Un ex-Premier ministre du Qatar, Hamad bin Jassim, a affirmé que rien n’assurait aux pays du Golfe, victimes malgré eux de la guerre israélo-américaine contre l’Iran, que les États-Unis resteraient directement engagés dans le conflit s’ils y entraient. “Ainsi, les États-Unis pourraient devenir un marchand d’armes aux deux camps”, expose-t-il. Pire, selon cet ancien chef de gouvernement et diplomate, avec l’affaiblissement des deux camps, “il devient plus facile pour Israël de mettre en œuvre sa stratégie du ‘Grand Israël’ et de récolter tous les bénéfices du conflit Iran-Golfe. Par conséquent, il est dans l’intérêt du Golfe de se retirer du conflit et de laisser les parties régler leurs différends entre elles.”
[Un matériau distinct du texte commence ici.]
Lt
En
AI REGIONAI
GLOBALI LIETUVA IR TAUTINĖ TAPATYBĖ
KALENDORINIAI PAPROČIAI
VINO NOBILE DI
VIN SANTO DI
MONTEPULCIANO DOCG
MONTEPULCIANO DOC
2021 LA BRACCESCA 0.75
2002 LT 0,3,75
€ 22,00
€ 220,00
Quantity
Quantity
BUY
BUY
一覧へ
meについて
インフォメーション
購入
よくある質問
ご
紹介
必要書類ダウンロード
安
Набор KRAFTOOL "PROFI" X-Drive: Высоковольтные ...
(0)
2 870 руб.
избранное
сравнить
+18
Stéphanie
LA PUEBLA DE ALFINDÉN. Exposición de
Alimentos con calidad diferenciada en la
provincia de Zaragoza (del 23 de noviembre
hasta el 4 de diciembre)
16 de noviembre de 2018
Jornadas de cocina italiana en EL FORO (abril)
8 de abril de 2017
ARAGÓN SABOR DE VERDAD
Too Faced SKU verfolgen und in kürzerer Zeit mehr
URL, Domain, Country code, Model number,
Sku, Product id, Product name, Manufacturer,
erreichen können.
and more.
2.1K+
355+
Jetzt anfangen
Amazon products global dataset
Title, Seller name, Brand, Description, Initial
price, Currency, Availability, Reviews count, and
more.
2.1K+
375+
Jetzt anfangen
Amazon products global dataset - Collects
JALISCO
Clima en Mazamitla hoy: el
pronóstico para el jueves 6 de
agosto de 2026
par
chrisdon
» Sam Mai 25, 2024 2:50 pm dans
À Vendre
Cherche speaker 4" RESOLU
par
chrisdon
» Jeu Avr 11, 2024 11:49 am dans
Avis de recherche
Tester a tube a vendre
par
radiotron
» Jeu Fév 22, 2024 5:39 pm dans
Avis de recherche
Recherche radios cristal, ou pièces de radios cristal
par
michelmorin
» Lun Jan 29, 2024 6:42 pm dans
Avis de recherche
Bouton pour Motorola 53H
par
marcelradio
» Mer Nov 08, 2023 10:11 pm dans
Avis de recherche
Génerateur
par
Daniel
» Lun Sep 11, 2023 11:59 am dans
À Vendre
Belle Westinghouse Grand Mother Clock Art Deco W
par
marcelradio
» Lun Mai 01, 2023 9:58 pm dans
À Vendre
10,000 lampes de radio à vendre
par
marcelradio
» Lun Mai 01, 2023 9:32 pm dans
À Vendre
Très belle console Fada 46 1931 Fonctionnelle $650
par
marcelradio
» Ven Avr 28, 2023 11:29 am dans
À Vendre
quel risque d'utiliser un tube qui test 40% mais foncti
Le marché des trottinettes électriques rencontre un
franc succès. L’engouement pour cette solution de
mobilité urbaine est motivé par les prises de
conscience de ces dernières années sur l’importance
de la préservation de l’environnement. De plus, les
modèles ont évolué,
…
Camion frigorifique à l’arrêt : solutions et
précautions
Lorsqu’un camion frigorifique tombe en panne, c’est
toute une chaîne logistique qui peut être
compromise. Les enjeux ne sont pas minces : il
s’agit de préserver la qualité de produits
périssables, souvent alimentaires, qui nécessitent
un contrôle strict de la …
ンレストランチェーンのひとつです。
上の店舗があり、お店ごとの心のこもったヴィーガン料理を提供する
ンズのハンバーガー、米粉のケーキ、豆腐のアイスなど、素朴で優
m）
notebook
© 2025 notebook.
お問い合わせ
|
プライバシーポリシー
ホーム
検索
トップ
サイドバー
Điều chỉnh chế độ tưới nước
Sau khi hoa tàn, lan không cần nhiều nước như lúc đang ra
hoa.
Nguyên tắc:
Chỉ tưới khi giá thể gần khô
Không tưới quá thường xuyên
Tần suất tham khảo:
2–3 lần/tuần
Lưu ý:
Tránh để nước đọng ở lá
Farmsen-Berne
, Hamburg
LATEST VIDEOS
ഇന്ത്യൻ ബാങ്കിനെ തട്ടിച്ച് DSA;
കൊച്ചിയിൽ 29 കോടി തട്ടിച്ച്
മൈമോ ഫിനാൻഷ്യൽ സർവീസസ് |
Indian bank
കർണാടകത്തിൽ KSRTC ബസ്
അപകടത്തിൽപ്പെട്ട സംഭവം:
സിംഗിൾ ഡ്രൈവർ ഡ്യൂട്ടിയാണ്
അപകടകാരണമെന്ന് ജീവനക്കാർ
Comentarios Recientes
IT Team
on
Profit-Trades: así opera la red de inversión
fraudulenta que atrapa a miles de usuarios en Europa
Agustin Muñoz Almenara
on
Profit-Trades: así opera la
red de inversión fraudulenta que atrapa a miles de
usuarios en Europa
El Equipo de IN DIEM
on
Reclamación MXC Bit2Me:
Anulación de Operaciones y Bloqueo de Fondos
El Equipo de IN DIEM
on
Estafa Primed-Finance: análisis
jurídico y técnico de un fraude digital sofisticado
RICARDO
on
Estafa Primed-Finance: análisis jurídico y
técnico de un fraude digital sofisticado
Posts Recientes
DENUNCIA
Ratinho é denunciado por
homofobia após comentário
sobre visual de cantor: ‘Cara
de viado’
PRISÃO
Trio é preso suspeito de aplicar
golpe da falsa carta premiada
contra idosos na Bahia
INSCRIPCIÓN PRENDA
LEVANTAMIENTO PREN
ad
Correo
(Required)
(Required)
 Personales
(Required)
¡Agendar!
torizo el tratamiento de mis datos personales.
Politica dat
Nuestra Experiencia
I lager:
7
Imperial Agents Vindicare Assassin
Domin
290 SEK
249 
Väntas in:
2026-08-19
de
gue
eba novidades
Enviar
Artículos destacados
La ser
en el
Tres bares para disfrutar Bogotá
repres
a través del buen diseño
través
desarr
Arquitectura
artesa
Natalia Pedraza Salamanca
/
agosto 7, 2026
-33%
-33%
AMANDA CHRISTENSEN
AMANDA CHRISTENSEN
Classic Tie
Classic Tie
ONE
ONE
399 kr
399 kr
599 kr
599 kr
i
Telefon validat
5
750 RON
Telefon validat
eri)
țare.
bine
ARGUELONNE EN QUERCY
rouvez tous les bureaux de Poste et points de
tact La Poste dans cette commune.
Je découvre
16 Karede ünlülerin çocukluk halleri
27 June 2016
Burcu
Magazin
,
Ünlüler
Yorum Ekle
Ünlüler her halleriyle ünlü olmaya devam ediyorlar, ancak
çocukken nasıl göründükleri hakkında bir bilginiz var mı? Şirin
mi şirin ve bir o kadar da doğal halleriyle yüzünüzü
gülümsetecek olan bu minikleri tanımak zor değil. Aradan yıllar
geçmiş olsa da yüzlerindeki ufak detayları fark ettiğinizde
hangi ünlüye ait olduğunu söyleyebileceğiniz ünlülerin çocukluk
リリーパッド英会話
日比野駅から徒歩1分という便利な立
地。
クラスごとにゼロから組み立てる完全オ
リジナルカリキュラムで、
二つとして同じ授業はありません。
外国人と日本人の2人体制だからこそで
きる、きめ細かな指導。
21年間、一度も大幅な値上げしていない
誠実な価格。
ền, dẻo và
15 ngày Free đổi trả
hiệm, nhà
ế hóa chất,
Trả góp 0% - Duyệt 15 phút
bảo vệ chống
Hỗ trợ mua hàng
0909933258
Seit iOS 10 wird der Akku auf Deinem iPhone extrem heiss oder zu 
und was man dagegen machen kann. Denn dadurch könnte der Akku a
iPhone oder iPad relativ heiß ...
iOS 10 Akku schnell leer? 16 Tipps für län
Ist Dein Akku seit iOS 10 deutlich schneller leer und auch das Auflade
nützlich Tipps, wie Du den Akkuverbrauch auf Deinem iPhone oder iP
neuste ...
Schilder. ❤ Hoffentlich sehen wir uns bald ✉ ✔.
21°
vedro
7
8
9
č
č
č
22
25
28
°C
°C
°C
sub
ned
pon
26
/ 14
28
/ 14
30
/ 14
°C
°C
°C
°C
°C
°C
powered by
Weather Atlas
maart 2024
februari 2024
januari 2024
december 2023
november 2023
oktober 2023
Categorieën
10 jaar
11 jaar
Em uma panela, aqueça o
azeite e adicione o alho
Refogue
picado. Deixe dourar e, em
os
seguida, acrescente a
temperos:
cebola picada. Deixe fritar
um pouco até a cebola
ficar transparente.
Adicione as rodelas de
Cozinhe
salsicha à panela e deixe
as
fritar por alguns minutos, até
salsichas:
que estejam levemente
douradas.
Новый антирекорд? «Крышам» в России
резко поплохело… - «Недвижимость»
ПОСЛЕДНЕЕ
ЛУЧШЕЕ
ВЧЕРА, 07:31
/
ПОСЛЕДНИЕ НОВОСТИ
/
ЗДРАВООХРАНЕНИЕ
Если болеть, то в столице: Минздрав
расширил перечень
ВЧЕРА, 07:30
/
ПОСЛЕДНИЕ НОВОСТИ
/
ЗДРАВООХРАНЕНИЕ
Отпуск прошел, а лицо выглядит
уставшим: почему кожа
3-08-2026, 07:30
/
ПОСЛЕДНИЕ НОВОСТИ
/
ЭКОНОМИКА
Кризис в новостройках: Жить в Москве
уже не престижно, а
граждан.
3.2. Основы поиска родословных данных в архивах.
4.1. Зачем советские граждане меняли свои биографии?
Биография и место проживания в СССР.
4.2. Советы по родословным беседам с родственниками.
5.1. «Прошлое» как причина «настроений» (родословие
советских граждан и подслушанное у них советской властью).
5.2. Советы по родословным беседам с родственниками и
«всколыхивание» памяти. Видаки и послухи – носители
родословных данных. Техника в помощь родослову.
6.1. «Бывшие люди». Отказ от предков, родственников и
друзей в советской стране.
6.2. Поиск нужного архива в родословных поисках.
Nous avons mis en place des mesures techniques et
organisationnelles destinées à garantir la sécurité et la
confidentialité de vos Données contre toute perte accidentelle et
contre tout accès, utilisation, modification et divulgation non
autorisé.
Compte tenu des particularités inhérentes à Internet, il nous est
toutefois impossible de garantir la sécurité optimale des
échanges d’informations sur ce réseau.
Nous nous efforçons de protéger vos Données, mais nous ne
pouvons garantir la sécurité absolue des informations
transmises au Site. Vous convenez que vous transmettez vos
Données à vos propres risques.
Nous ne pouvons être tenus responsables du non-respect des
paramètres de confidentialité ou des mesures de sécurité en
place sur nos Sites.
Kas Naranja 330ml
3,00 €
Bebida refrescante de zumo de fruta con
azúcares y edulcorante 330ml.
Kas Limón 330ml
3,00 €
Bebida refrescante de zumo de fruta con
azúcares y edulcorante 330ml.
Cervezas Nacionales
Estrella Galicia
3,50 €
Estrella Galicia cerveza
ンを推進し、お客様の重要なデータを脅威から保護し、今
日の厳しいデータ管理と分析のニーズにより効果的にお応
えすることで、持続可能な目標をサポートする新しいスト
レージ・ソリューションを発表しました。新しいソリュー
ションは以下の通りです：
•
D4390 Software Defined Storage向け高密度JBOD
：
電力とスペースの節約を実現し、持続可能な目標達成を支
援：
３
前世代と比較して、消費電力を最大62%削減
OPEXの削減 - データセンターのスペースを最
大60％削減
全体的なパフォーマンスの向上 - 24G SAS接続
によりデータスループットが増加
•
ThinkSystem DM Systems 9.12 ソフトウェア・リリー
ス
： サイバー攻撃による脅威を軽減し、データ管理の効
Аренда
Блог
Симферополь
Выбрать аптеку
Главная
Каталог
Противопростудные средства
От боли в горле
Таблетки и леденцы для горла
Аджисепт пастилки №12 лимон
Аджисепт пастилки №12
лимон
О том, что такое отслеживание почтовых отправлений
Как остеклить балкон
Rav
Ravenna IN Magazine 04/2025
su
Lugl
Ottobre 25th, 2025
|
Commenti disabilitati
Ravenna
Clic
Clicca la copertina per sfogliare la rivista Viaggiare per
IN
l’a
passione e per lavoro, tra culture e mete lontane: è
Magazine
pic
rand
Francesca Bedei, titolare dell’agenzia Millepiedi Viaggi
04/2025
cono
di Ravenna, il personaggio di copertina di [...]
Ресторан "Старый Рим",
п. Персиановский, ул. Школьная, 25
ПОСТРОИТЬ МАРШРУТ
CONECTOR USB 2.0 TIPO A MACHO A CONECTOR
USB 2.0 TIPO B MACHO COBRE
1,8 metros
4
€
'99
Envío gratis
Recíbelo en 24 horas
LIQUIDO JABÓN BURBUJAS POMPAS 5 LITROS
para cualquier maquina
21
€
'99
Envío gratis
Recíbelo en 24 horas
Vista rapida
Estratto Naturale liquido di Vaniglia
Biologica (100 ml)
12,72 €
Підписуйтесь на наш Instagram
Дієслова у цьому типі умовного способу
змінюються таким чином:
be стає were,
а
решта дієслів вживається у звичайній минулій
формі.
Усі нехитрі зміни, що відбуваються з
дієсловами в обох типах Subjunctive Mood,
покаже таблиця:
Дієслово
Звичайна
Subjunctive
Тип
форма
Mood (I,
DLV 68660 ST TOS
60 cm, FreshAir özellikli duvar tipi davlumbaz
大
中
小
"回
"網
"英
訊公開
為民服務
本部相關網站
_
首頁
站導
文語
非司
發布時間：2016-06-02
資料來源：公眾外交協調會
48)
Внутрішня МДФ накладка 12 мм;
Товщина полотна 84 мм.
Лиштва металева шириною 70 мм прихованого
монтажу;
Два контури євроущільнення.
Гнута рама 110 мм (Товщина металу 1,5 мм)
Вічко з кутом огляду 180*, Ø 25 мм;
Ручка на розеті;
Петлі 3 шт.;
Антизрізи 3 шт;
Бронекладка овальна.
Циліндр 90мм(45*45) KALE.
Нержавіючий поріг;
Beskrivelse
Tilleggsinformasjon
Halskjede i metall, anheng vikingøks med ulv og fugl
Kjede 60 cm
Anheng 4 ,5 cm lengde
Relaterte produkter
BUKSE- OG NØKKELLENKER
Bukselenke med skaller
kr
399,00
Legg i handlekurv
Mais la guerre cause bien des dommages aux pays du Golfe. Au-delà des ressources en hydrocarbures qui ne traversent plus le détroit d’Ormuz, c’est la réputation de ces pays, qui se rêvaient les El Dorado d’Orient, qui est touchée. Comment attirer les fortunes du monde à Dubaï ou Doha si son avenir proche est de brûler sur l’autel des ambitions régionales israélo-américaines ?
Dès lors, au Qatar, une opération de maintien de la réputation a été lancée. Déjà plus de 300 personnes ont été arrêtées à Doha pour publication de “rumeurs”, d’images d’attaques et “d’informations trompeuses”. Le ministère de l’Intérieur affirme dans un communiqué que les 313 personnes interpellées “ont filmé et diffusé des séquences vidéo, et publié des informations trompeuses ainsi que des rumeurs”.